If the inmates do wind up in charge of the asylum, Sleepy Joe will get carpal tunnel from ripping their frantically scribbled Crayola fever dreams off the Capitol refrigerator. But he has a generous medical plan. And once he’s past the first few impeachments the rest of his shift shouldn’t be any worse than a casual lunch with Hannibal Lecter.

Speaking of lunch, the green chile chicken enchiladas at El Patio were delicious and the service cheery and superb, all as per usual. I paid my tab, left a preposterous tip, and took the scenic route home through the North Valley, with a brisk autumn wind robbing the trees of their gold.

Here comes the night

November 7, 2022

Trumpkin.

When did The New York Times add a Dire Portents section?

This morning, Mother Times hit me with this:

“During the early hours on Tuesday, darkness will slip across the face of the moon before it turns a deep blood red. No, it isn’t an Election Day omen — it’s one of the most eye-catching sights in the night sky.”

Not an omen. Ho ho ho, etc. As if. Fake news!

Then why was the moon a decadent orange during the early hours of this morning as it slipped behind a neighbor’s house?

And why were there Trumpkins scattered along my hiking route this afternoon? I saw at least three, among them the one leering at you from the top of this post.

And finally, why is KUNM bitch-slapping me with “Here Comes the Night?” right this minute? And not the good one, by Them, but some two-bit tosser’s take on the 1964 classic (featuring Van Morrison).

“Well, here it comes … here comes the night.”

So soon? I’m not ready for the night. What else you got, Ma?
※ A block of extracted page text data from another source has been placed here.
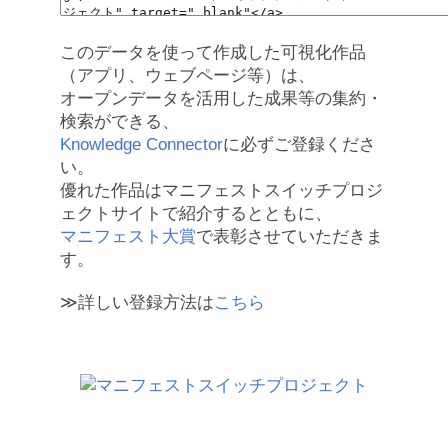
このデータを使って作成した可視化作品
（アプリ、ウェブページ等）は、
オープンデータを活用した成果等の集約・
検索ができる、
Knowledge Connector
に必ずご登録くださ
い。
優れた作品はマニフェストスイッチプロジ
ェクトサイトで紹介するとともに、
マニフェスト大賞
で表彰させていただきま
す。
≫詳しい登録方法は
こちら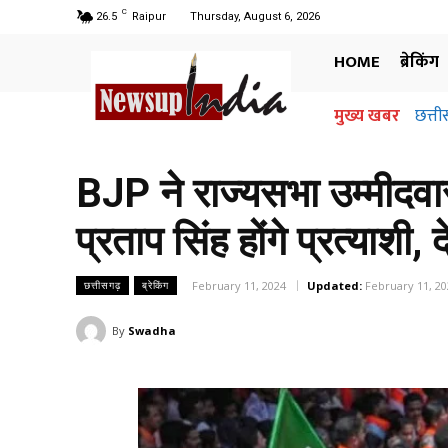
C
26.5
Raipur
Thursday, August 6, 2026
HOME
ब्रेकिंग
मुख्य खबर
छत्तीसग
अधि
जान
BJP ने राज्यसभा उम्मीदवारो
प्रताप सिंह होंगे प्रत्याशी
February 11, 2024
Updated:
February 11, 20
छत्तीसगढ़
ब्रेकिंग
By
Swadha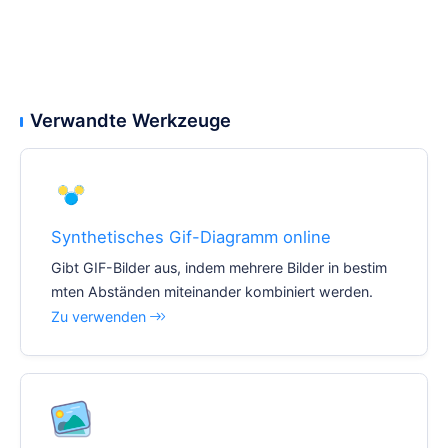
Verwandte Werkzeuge
Synthetisches Gif-Diagramm online
Gibt GIF-Bilder aus, indem mehrere Bilder in bestim
mten Abständen miteinander kombiniert werden.
Zu verwenden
“How to Follow the News Without Spiraling into Despair?”

How quintessentially capitalistic of you, Ma. Sell me the disease with one hand and the treatment with the other. A mindfulness methadone clinic for the hopeless news addict. This morning’s shaman is this afternoon’s snake-oil salesman.

Here comes the night? Got a news flash for ya, Ma. It’s already here.

Just chillin’

November 4, 2022

Weather, outside, frightful, etc.

Sorel, God of Cold Feet, paid us a surprise visit last night.

Hard to believe the glider boyos were cruising the friendly skies just the other day.

The day before Halloween Herself and I saw three gliders working the thermals near the Menaul trailhead.

But Halloween has come and gone. We “fall back” on Sunday, and then slide at high speed into Thanksgiving, winter solstice, and Christmas. It ain’t always sandals-and-shorts weather, even in The Duck! City.

I’m not ready. I never am. I used to race in this shit? When? Was I still on drugs?

Herself is made of sterner stuff. She bundled up and sallied forth with a fellow Democrat to distribute campaign literature.

Comrade Eeyore is likewise on the hustings, telling The Guardian that Democrats “have not done a good enough job of reaching out to young people and working-class people and motivating them to come out and vote in this election.”

Hey, comrade, Herself is no passenger in this garbage scow. Ain’t her fault the officers are all rumdums.

Being of the Vanguard, I was needed here at Headquarters to propagandize over hot tea and a Taos Bakes bar. Arise, ye prisoners of starvation, and fetch me another mug of tea.

While I await the Revolution I’m also baking a loaf of bread so I don’t have to stand in line for it like the proles.

Here in a bit I’ll go for a run, if only because I never know when I might have to. It’s all this weather is good for. You can’t ski in it, or make snowballs with it, so you might as well pound ground, keep the muscle memory sharp.

The forecast for the day after Election Day is not encouraging. We may be feeling the heat, but not in a good way. I’m thinking of feet held to the fire.